Page-level text extractions
*** Begin section ***
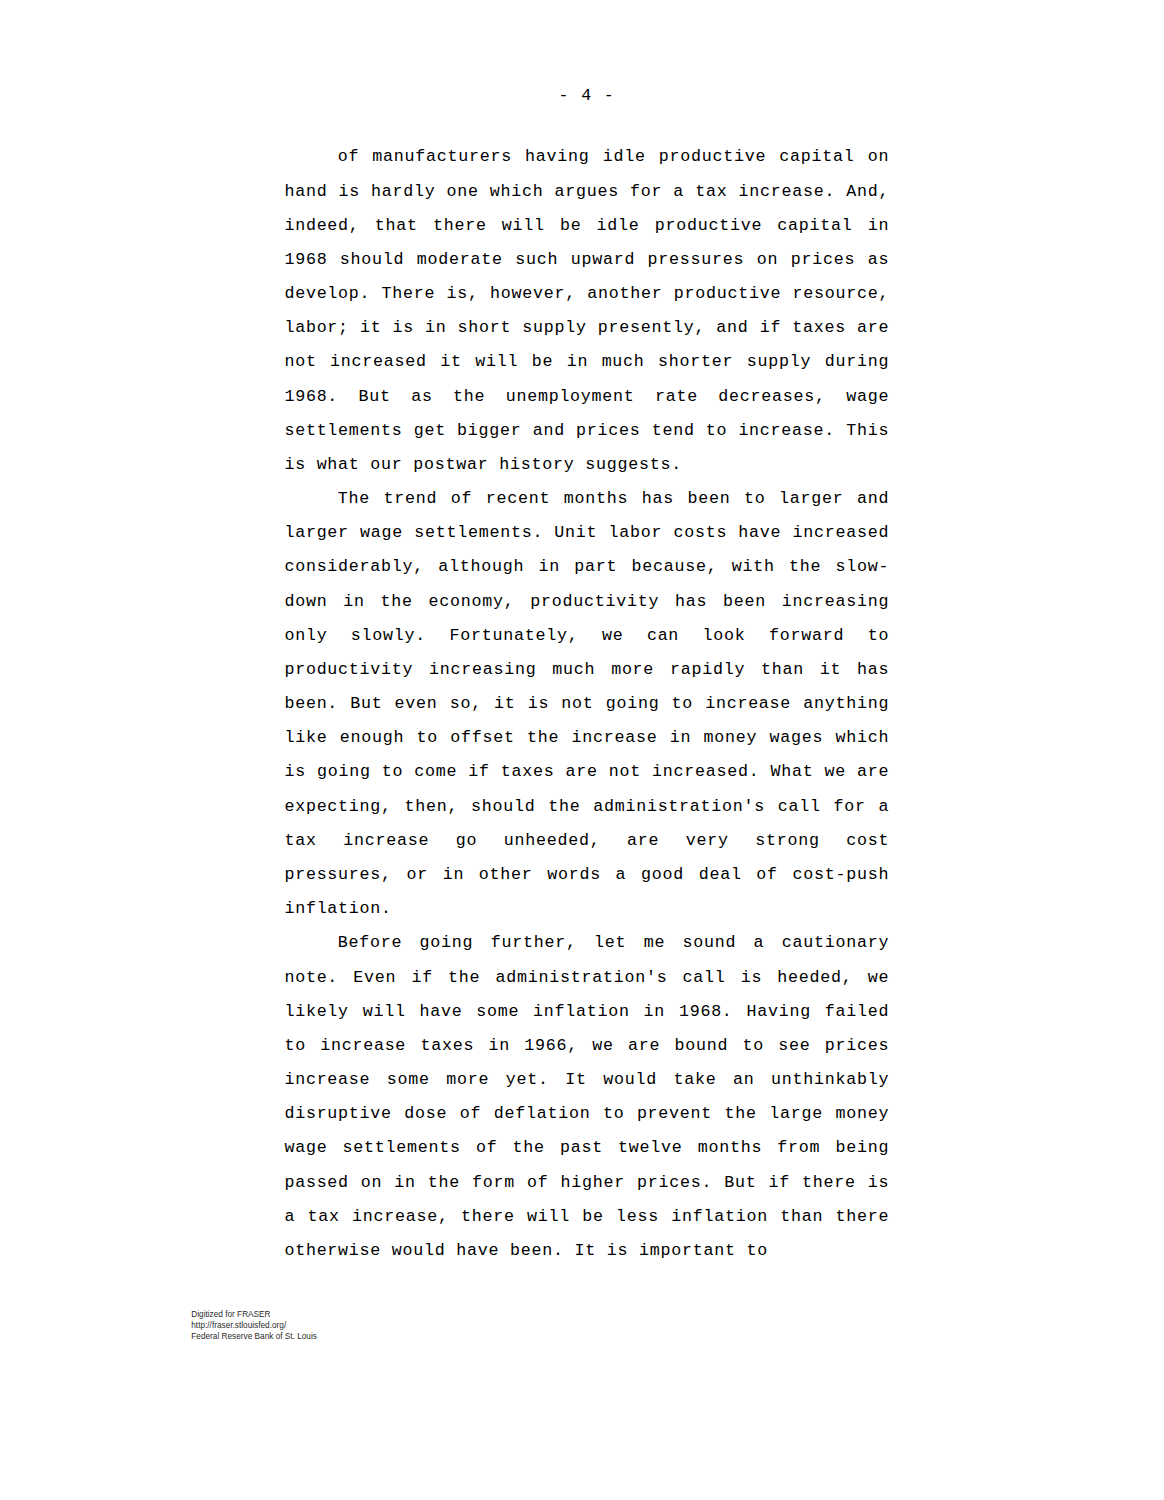- 4 -
of manufacturers having idle productive capital on hand is hardly one which argues for a tax increase. And, indeed, that there will be idle productive capital in 1968 should moderate such upward pressures on prices as develop. There is, however, another productive resource, labor; it is in short supply presently, and if taxes are not increased it will be in much shorter supply during 1968. But as the unemployment rate decreases, wage settlements get bigger and prices tend to increase. This is what our postwar history suggests.
The trend of recent months has been to larger and larger wage settlements. Unit labor costs have increased considerably, although in part because, with the slow-down in the economy, productivity has been increasing only slowly. Fortunately, we can look forward to productivity increasing much more rapidly than it has been. But even so, it is not going to increase anything like enough to offset the increase in money wages which is going to come if taxes are not increased. What we are expecting, then, should the administration's call for a tax increase go unheeded, are very strong cost pressures, or in other words a good deal of cost-push inflation.
Before going further, let me sound a cautionary note. Even if the administration's call is heeded, we likely will have some inflation in 1968. Having failed to increase taxes in 1966, we are bound to see prices increase some more yet. It would take an unthinkably disruptive dose of deflation to prevent the large money wage settlements of the past twelve months from being passed on in the form of higher prices. But if there is a tax increase, there will be less inflation than there otherwise would have been. It is important to
Digitized for FRASER
http://fraser.stlouisfed.org/
Federal Reserve Bank of St. Louis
*** End section ***
Each record above is to be written out exactly; the pictures are not.

*EXERCISE ANSWER*.
- 4 -
of manufacturers having idle productive capital on hand is hardly one which argues for a tax increase. And, indeed, that there will be idle productive capital in 1968 should moderate such upward pressures on prices as develop. There is, however, another productive resource, labor; it is in short supply presently, and if taxes are not increased it will be in much shorter supply during 1968. But as the unemployment rate decreases, wage settlements get bigger and prices tend to increase. This is what our postwar history suggests.
The trend of recent months has been to larger and larger wage settlements. Unit labor costs have increased considerably, although in part because, with the slow-down in the economy, productivity has been increasing only slowly. Fortunately, we can look forward to productivity increasing much more rapidly than it has been. But even so, it is not going to increase anything like enough to offset the increase in money wages which is going to come if taxes are not increased. What we are expecting, then, should the administration's call for a tax increase go unheeded, are very strong cost pressures, or in other words a good deal of cost-push inflation.
Before going further, let me sound a cautionary note. Even if the administration's call is heeded, we likely will have some inflation in 1968. Having failed to increase taxes in 1966, we are bound to see prices increase some more yet. It would take an unthinkably disruptive dose of deflation to prevent the large money wage settlements of the past twelve months from being passed on in the form of higher prices. But if there is a tax increase, there will be less inflation than there otherwise would have been. It is important to
Digitized for FRASER
http://fraser.stlouisfed.org/
Federal Reserve Bank of St. Louis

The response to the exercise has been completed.